In spite of the regular reports of heavy smog related to pollution in China’s major cities, the country continues to make the transition to clean energy at breakneck speed.
In a five-year plan released recently, China published goals which would seem to be beyond anybody’s wildest expectations.
Greenpeace points out that the consumption of coal will sink below its highest levels of 2013-14 and clean energy use will be around 15 percent.
The organization also explained that China kept breaking its own records and regularly exceeding their own aims in 2016.
According to Greenpeace, China set the world record for solar power capacity installed in a year in 2015 – this was the equivalent of laying down enough solar panels to go over one and a half football pitches every hour 24/7 for the entire year. In 2016 this record was broken, with the output doubling.
In addition, the capacity target for solar installation for 2020 is on course to be achieved next year, two years ahead of time.

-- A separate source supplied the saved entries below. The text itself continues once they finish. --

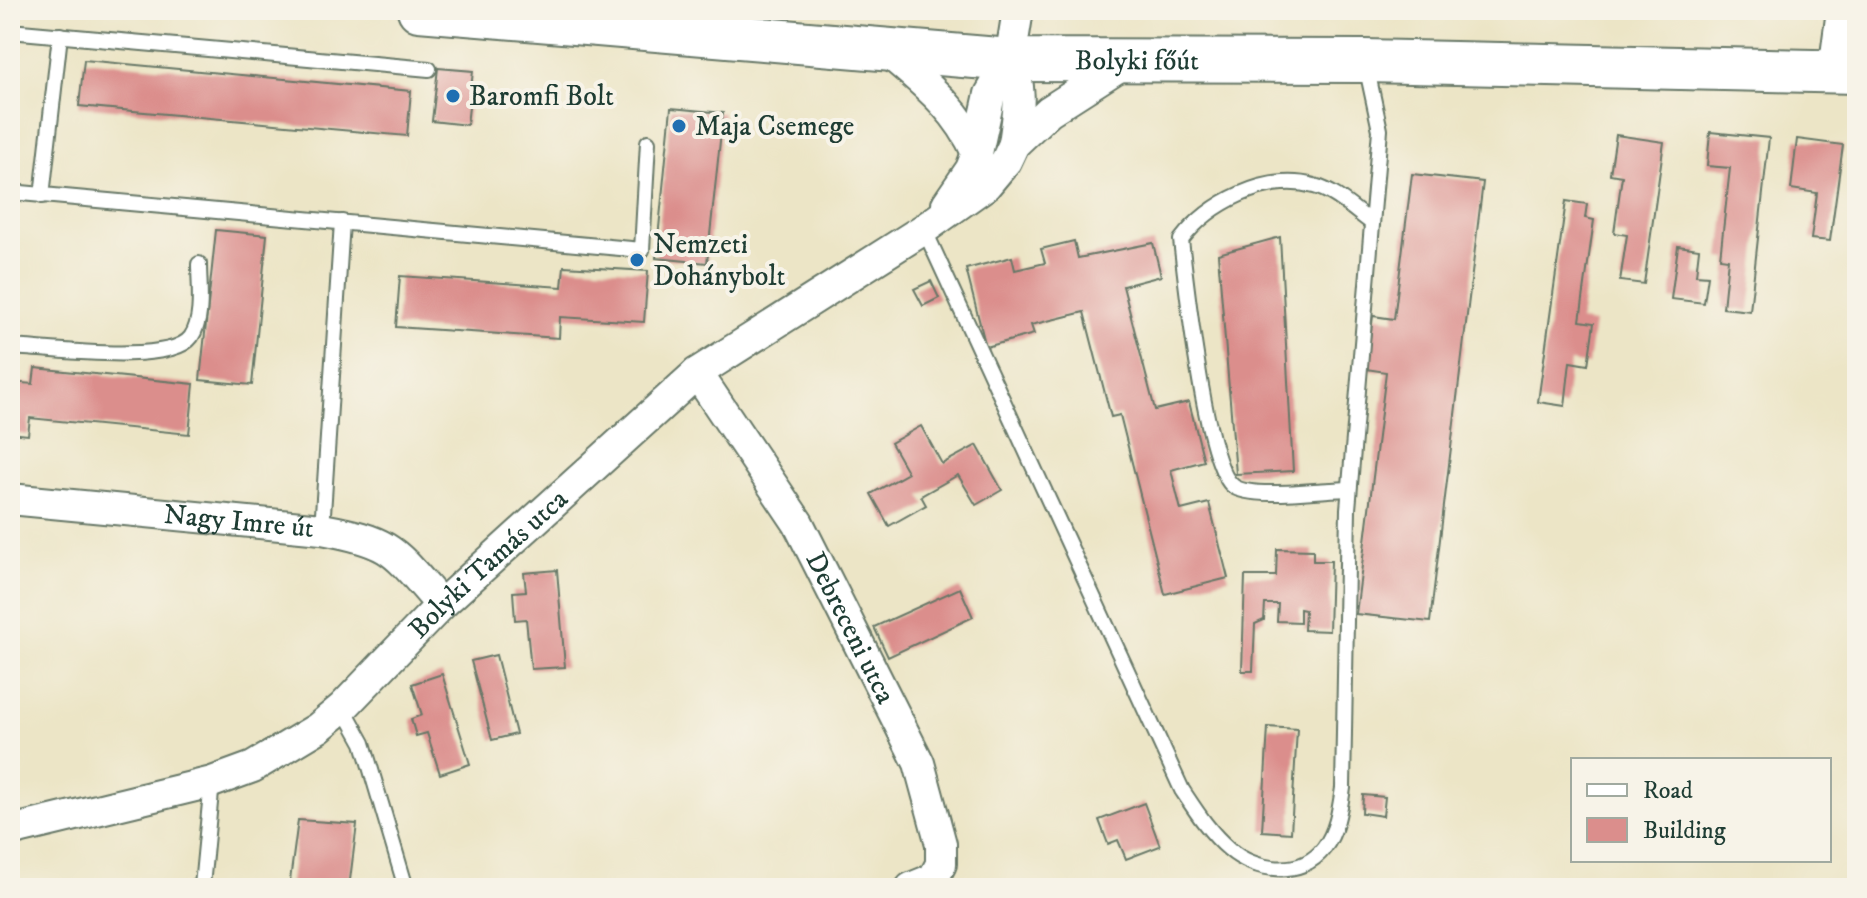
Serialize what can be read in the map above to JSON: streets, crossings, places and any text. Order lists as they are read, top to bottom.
{
  "streets": {
    "main road": ["Bolyki főút"],
    "street": ["Nagy Imre út", "Bolyki Tamás utca", "Debreceni utca"]
  },
  "crossings": [
    ["Bolyki főút", "Bolyki Tamás utca"],
    ["Nagy Imre út", "Bolyki Tamás utca"],
    ["Bolyki Tamás utca", "Debreceni utca"]
  ],
  "places": ["Baromfi Bolt", "Maja Csemege", "Nemzeti Dohánybolt"],
  "legend": ["Road", "Building"]
}
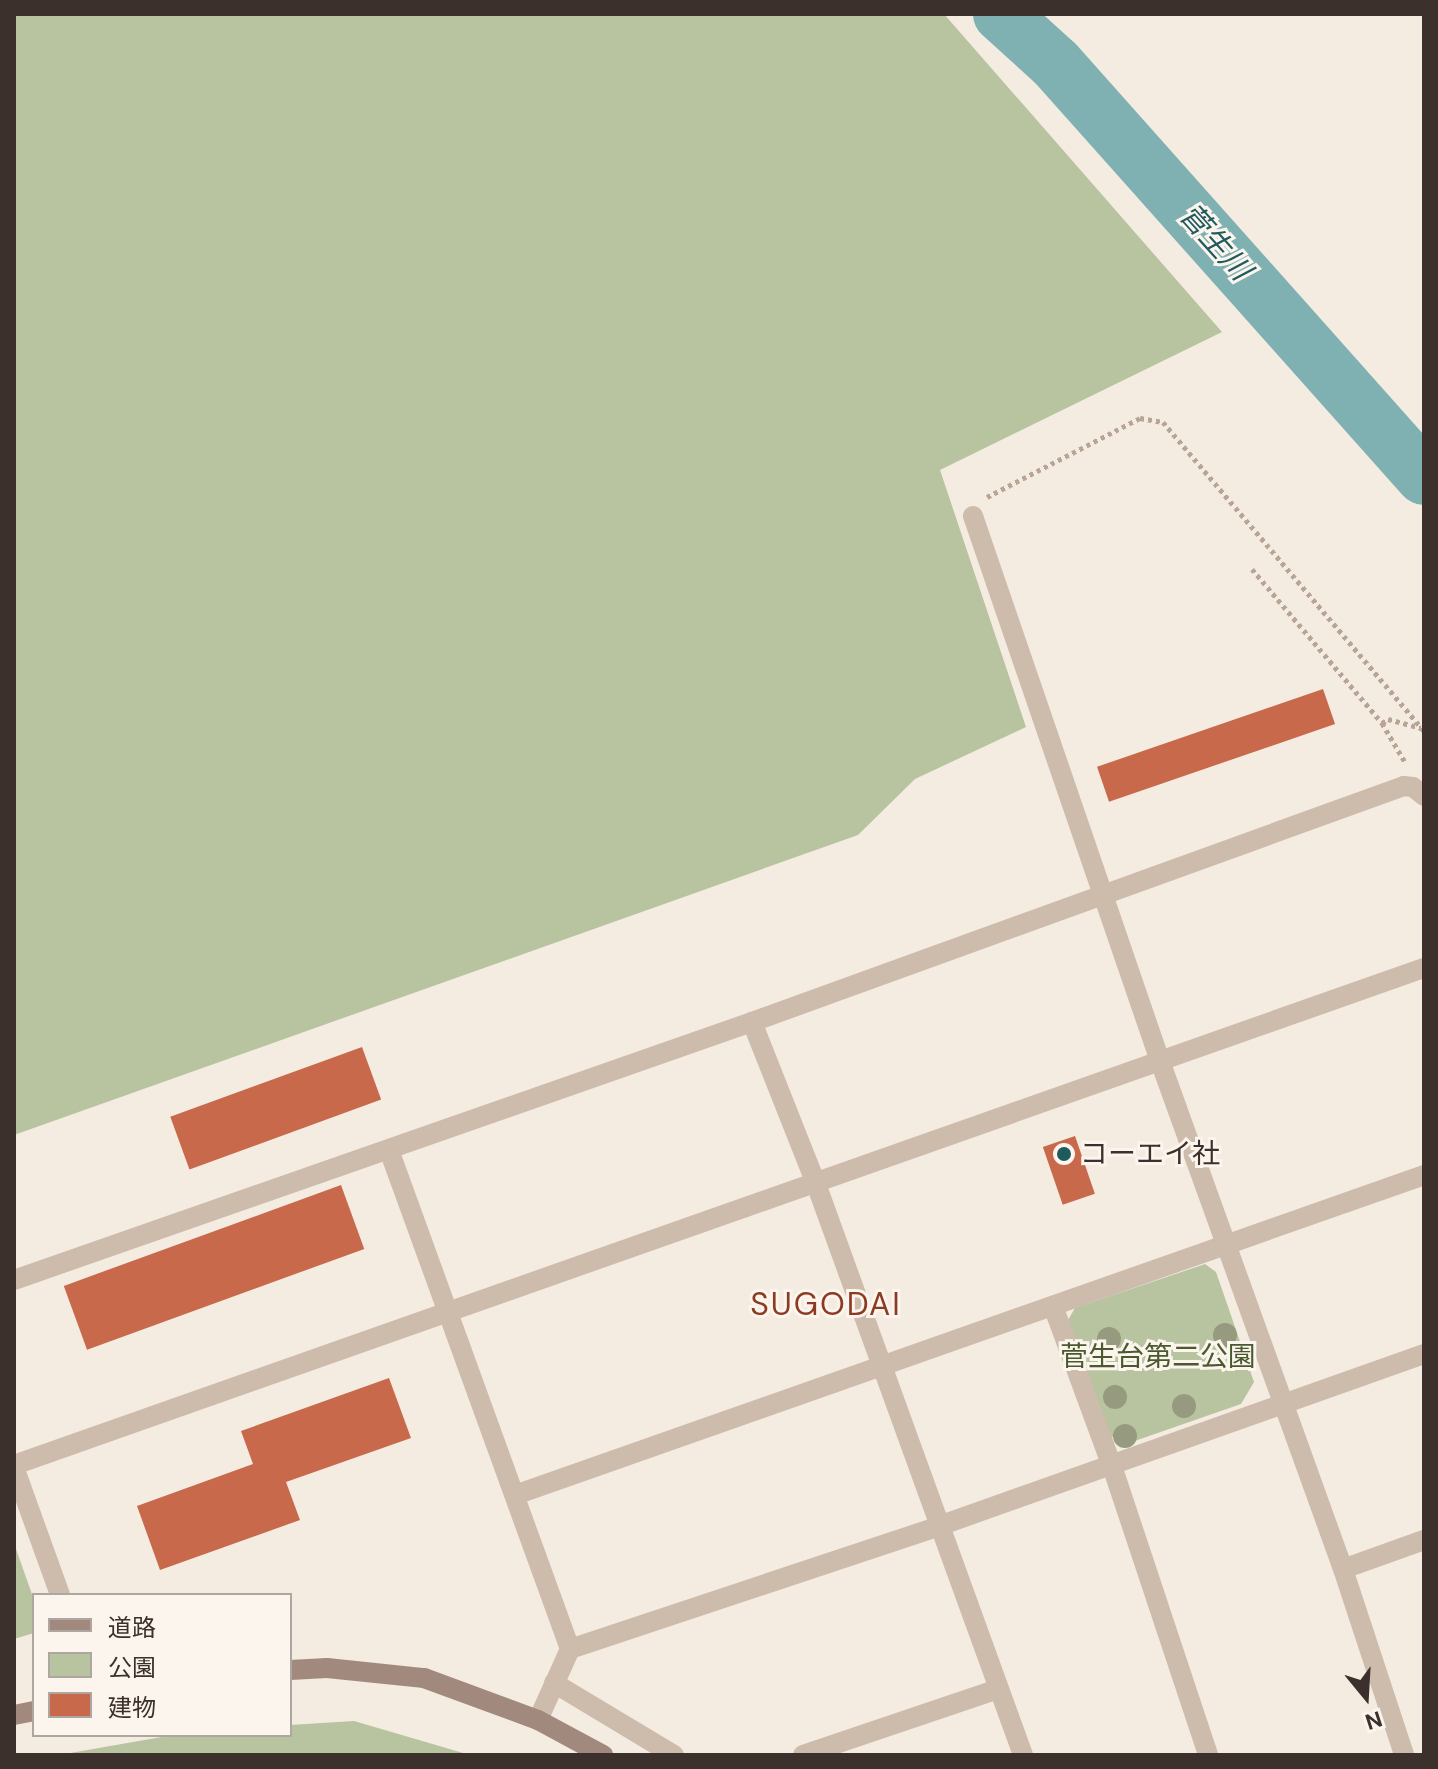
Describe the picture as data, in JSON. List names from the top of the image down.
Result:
{
  "districts": ["SUGODAI"],
  "water": ["菅生川"],
  "parks": ["菅生台第二公園"],
  "places": ["コーエイ社"],
  "legend": ["道路", "公園", "建物"],
  "north": "bottom"
}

The use of coal has also dropped, with a fall of 1.6 percent between January and November 2016. This seems to signal a change in China’s overwhelming dependence in coal.
In March, China set an energy target of the equivalent of 5 billion tons of coal for 2020. This suggests they expect a 3 percent annual growth from 2015.
The figures gleaned, though, point to a growth of only 2.5 percent, which, coupled with coal set at a maximum of 58 percent of the total energy target, means that the consumption of coal can only go down from its peak in 2013-14.
Carbon emissions have improved
The other good news is that carbon emissions seem to have stayed at the same level, helped in part by the rapid growth of the non-fossil energy sector.
Greenpeace suggests that the quotient of non-fossil energy could be as much as 17 percent by 2020, exceeding the aim of 15 percent.
The combination of an increased share of clean energy and a lower demand for energy means that CO2 emissions should be distinctly lower than the targets anticipated.
Problems to overcome
A common problem facing a rapid expansion of renewable energy is getting it on the grid.
In China and elsewhere, the power companies often don’t give precedence to renewable energy versus coal power, as well as failing to ensure that the amount of power created by coal is reduced to make way for renewables. This regularly leads to vast amounts of wastage in the sector.
The problem for China is that with this expansion in renewables comes with an increasing need to add it to the grid. Hopefully, once China overcomes these issues, the vast facilities the country has for wind and solar power will be utilized more optimally.
With the numerous targets being set for reduction in coal power and an increase in clean energy, it is disappointing to note that China has not set its own targets for minimizing the loss of renewables. This implies a lack of confidence in the transition or disagreements among various players.
Currently the ‘superfluous’ clean energy is predominantly in China’s far west. There are extensive works being undertaken to get these linked up to the grid but it is critical that the country modify these links for the specific energy and not for coal.
These issues in integration have also led to the teams involved focusing on clean energy in the center and east of the country.
China, then, has a number of issues to overcome during the move to cleaner energy. But with some in the incoming US administration being decidedly sceptical on climate change compared to the last administration and others, the once unthinkable idea that China could be a world leader in clean energy is now a real possibility.